REQUIRED ACTION 1> In the guide to the HunyuanVideo-Foley node, what is the longest video length allowed at 24fps?
REQUIRED ACTION 2> From the HunyuanVideo-Foley node guide, return the passage from "guidance_scale: CFG scale" to "(1-6, default: 1)", word for word.

TEXT FOR ANALYSIS>

++++++++++

The models can be obtained in two ways:

Option 1: Automatic Download (Recommended)

Models will be automatically downloaded to ComfyUI/models/foley/ when you first run the node
No manual setup required
Progress will be shown in the ComfyUI console

Option 2: Manual Download

Download models from HuggingFace
Place models in ComfyUI/models/foley/ (recommended) or ./pretrained_models/ directory
Ensure the config file is at configs/hunyuanvideo-foley-xxl.yaml

Usage

Node Types

1. HunyuanVideo-Foley Generator

Main node for generating audio from video and text.

Inputs:

video: Video input (VIDEO type)
text_prompt: Text description of desired audio (STRING)
guidance_scale: CFG scale for generation control (1.0-10.0, default: 4.5)
num_inference_steps: Number of denoising steps (10-100, default: 50)
sample_nums: Number of audio samples to generate (1-6, default: 1)
seed: Random seed for reproducibility (INT)
model_path: Path to pretrained models (optional, leave empty for auto-download)

Outputs:

video_with_audio: Video with generated audio merged (VIDEO)
audio_only: Generated audio file (AUDIO)
status_message: Generation status and info (STRING)

⚠ Important Limitations

Frame Count & Duration Limits

Maximum Frames: 450 frames (hard limit)
Maximum Duration: 15 seconds at 30fps
Recommended: Keep videos ≤15 seconds for best results

FPS Recommendations

30fps: Max 15 seconds (450 frames)
24fps: Max 18.75 seconds (450 frames)
15fps: Max 30 seconds (450 frames)

Long Video Solutions

For videos longer than 15 seconds:

Reduce FPS: Lower FPS allows longer duration within frame limit
Segment Processing: Split long videos into 15s segments
Audio Merging: Combine generated audio segments in post-processing

Example Workflow

Load Video: Use a "Load Video" node to input your video file
Add Generator: Add the "HunyuanVideo-Foley Generator" node
Connect Video: Connect the video output to the generator's video input
Set Prompt: Enter a text description (e.g., "A person walks on frozen ice")
Adjust Settings: Configure guidance scale, steps, and sample count as needed
Generate: Run the workflow to generate audio

Model Requirements

The node expects the following model structure:


ComfyUI\models\foley\hunyuanvideo-foley-xxl
├── hunyuanvideo_foley.pth          # Main Foley model
├── vae_128d_48k.pth                # DAC VAE model  
└── synchformer_state_dict.pth      # Synchformer model

configs/
└── hunyuanvideo-foley-xxl.yaml     # Configuration file

++++++++++

RECORD SET>

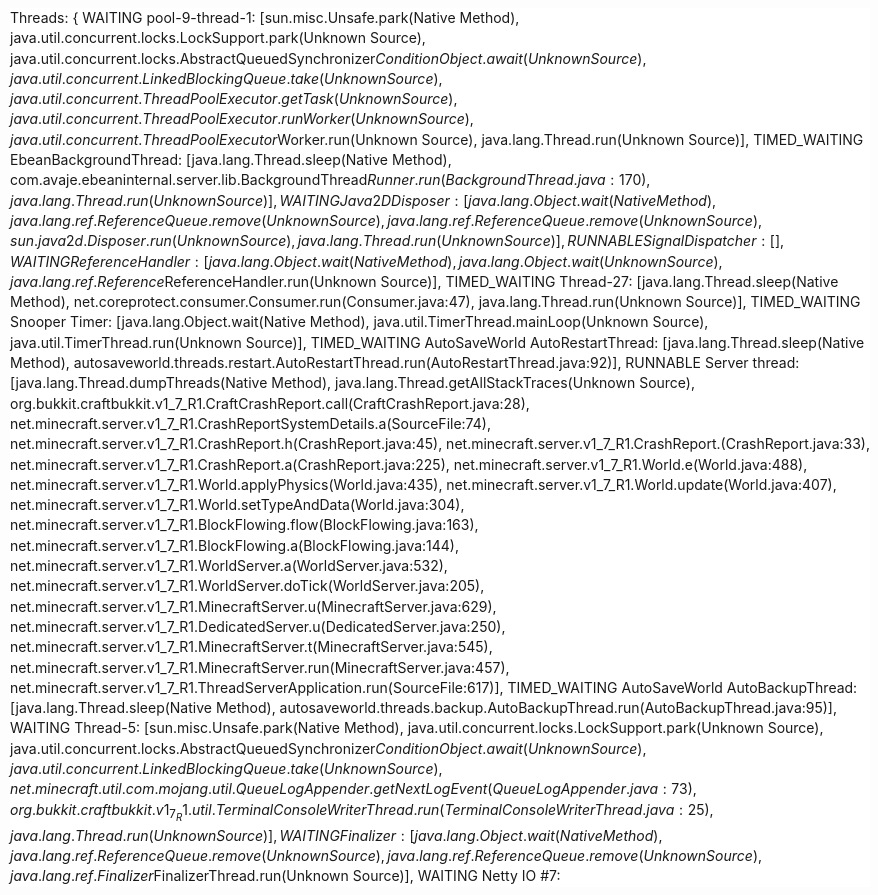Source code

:    Threads: { WAITING pool-9-thread-1: [sun.misc.Unsafe.park(Native Method), java.util.concurrent.locks.LockSupport.park(Unknown Source), java.util.concurrent.locks.AbstractQueuedSynchronizer$ConditionObject.await(Unknown Source), java.util.concurrent.LinkedBlockingQueue.take(Unknown Source), java.util.concurrent.ThreadPoolExecutor.getTask(Unknown Source), java.util.concurrent.ThreadPoolExecutor.runWorker(Unknown Source), java.util.concurrent.ThreadPoolExecutor$Worker.run(Unknown Source), java.lang.Thread.run(Unknown Source)], TIMED_WAITING EbeanBackgroundThread: [java.lang.Thread.sleep(Native Method), com.avaje.ebeaninternal.server.lib.BackgroundThread$Runner.run(BackgroundThread.java:170), java.lang.Thread.run(Unknown Source)], WAITING Java2D Disposer: [java.lang.Object.wait(Native Method), java.lang.ref.ReferenceQueue.remove(Unknown Source), java.lang.ref.ReferenceQueue.remove(Unknown Source), sun.java2d.Disposer.run(Unknown Source), java.lang.Thread.run(Unknown Source)], RUNNABLE Signal Dispatcher: [], WAITING Reference Handler: [java.lang.Object.wait(Native Method), java.lang.Object.wait(Unknown Source), java.lang.ref.Reference$ReferenceHandler.run(Unknown Source)], TIMED_WAITING Thread-27: [java.lang.Thread.sleep(Native Method), net.coreprotect.consumer.Consumer.run(Consumer.java:47), java.lang.Thread.run(Unknown Source)], TIMED_WAITING Snooper Timer: [java.lang.Object.wait(Native Method), java.util.TimerThread.mainLoop(Unknown Source), java.util.TimerThread.run(Unknown Source)], TIMED_WAITING AutoSaveWorld AutoRestartThread: [java.lang.Thread.sleep(Native Method), autosaveworld.threads.restart.AutoRestartThread.run(AutoRestartThread.java:92)], RUNNABLE Server thread: [java.lang.Thread.dumpThreads(Native Method), java.lang.Thread.getAllStackTraces(Unknown Source), org.bukkit.craftbukkit.v1_7_R1.CraftCrashReport.call(CraftCrashReport.java:28), net.minecraft.server.v1_7_R1.CrashReportSystemDetails.a(SourceFile:74), net.minecraft.server.v1_7_R1.CrashReport.h(CrashReport.java:45), net.minecraft.server.v1_7_R1.CrashReport.<init>(CrashReport.java:33), net.minecraft.server.v1_7_R1.CrashReport.a(CrashReport.java:225), net.minecraft.server.v1_7_R1.World.e(World.java:488), net.minecraft.server.v1_7_R1.World.applyPhysics(World.java:435), net.minecraft.server.v1_7_R1.World.update(World.java:407), net.minecraft.server.v1_7_R1.World.setTypeAndData(World.java:304), net.minecraft.server.v1_7_R1.BlockFlowing.flow(BlockFlowing.java:163), net.minecraft.server.v1_7_R1.BlockFlowing.a(BlockFlowing.java:144), net.minecraft.server.v1_7_R1.WorldServer.a(WorldServer.java:532), net.minecraft.server.v1_7_R1.WorldServer.doTick(WorldServer.java:205), net.minecraft.server.v1_7_R1.MinecraftServer.u(MinecraftServer.java:629), net.minecraft.server.v1_7_R1.DedicatedServer.u(DedicatedServer.java:250), net.minecraft.server.v1_7_R1.MinecraftServer.t(MinecraftServer.java:545), net.minecraft.server.v1_7_R1.MinecraftServer.run(MinecraftServer.java:457), net.minecraft.server.v1_7_R1.ThreadServerApplication.run(SourceFile:617)], TIMED_WAITING AutoSaveWorld AutoBackupThread: [java.lang.Thread.sleep(Native Method), autosaveworld.threads.backup.AutoBackupThread.run(AutoBackupThread.java:95)], WAITING Thread-5: [sun.misc.Unsafe.park(Native Method), java.util.concurrent.locks.LockSupport.park(Unknown Source), java.util.concurrent.locks.AbstractQueuedSynchronizer$ConditionObject.await(Unknown Source), java.util.concurrent.LinkedBlockingQueue.take(Unknown Source), net.minecraft.util.com.mojang.util.QueueLogAppender.getNextLogEvent(QueueLogAppender.java:73), org.bukkit.craftbukkit.v1_7_R1.util.TerminalConsoleWriterThread.run(TerminalConsoleWriterThread.java:25), java.lang.Thread.run(Unknown Source)], WAITING Finalizer: [java.lang.Object.wait(Native Method), java.lang.ref.ReferenceQueue.remove(Unknown Source), java.lang.ref.ReferenceQueue.remove(Unknown Source), java.lang.ref.Finalizer$FinalizerThread.run(Unknown Source)], WAITING Netty IO #7:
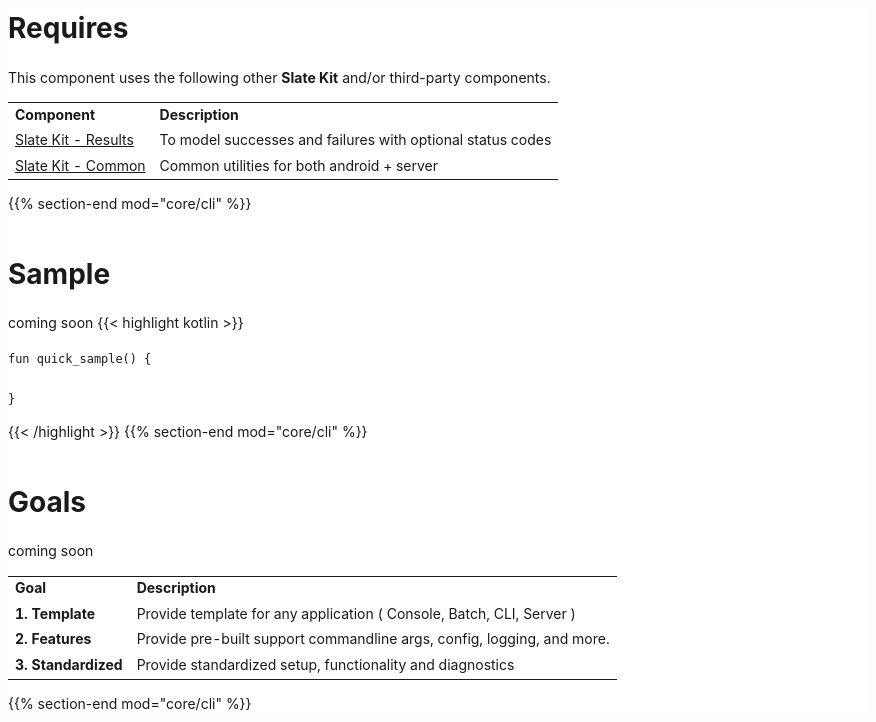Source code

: # Requires
This component uses the following other <strong>Slate Kit</strong> and/or third-party components.
<table class="table table-bordered table-striped">
    <tr>
        <td><strong>Component</strong></td>
        <td><strong>Description</strong></td>
    </tr>
    <tr>
        <td><a class="url-ch" href="core/results">Slate Kit - Results</a></td>
        <td>To model successes and failures with optional status codes</td>
    </tr>
    <tr>
        <td><a class="url-ch" href="utils/utils.html">Slate Kit - Common</a></td>
        <td>Common utilities for both android + server</td>
    </tr>
</table>
{{% section-end mod="core/cli" %}}

# Sample
coming soon
{{< highlight kotlin >}}

    fun quick_sample() {
        
    }

{{< /highlight >}}
{{% section-end mod="core/cli" %}}

# Goals
coming soon
<table class="table table-bordered table-striped">
    <tr>
        <td><strong>Goal</strong></td>
        <td><strong>Description</strong></td>
    </tr>
    <tr>
        <td><strong>1. Template</strong></td>
        <td>Provide template for any application 
        ( Console, Batch, CLI, Server )</td>
    </tr>
    <tr>
        <td><strong>2. Features</strong> </td>
        <td>Provide pre-built support commandline args, 
        config, logging, and more.</td>                     
    </tr>
    <tr>
        <td><strong>3. Standardized</strong></td>
        <td>Provide standardized setup, functionality and diagnostics</td>
        </td>                       
    </tr>
</table>
{{% section-end mod="core/cli" %}}
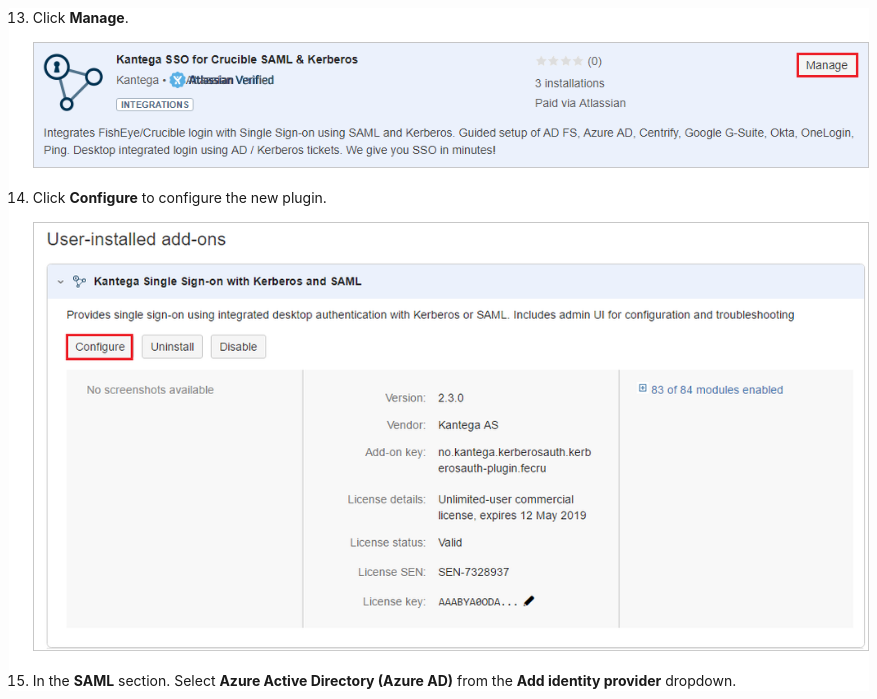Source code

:13.	Click **Manage**.

	![Configure Single Sign-On](./media/kantegassoforfisheyecrucible-tutorial/addon35.png)

14. Click **Configure** to configure the new plugin.	

	![Configure Single Sign-On](./media/kantegassoforfisheyecrucible-tutorial/addon3.png)

15. In the **SAML** section. Select **Azure Active Directory (Azure AD)** from the **Add identity provider** dropdown.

++++++++++

REPLY 1> 18.75 seconds (450 frames).

REPLY 2>
guidance_scale: CFG scale for generation control (1.0-10.0, default: 4.5)
num_inference_steps: Number of denoising steps (10-100, default: 50)
sample_nums: Number of audio samples to generate (1-6, default: 1)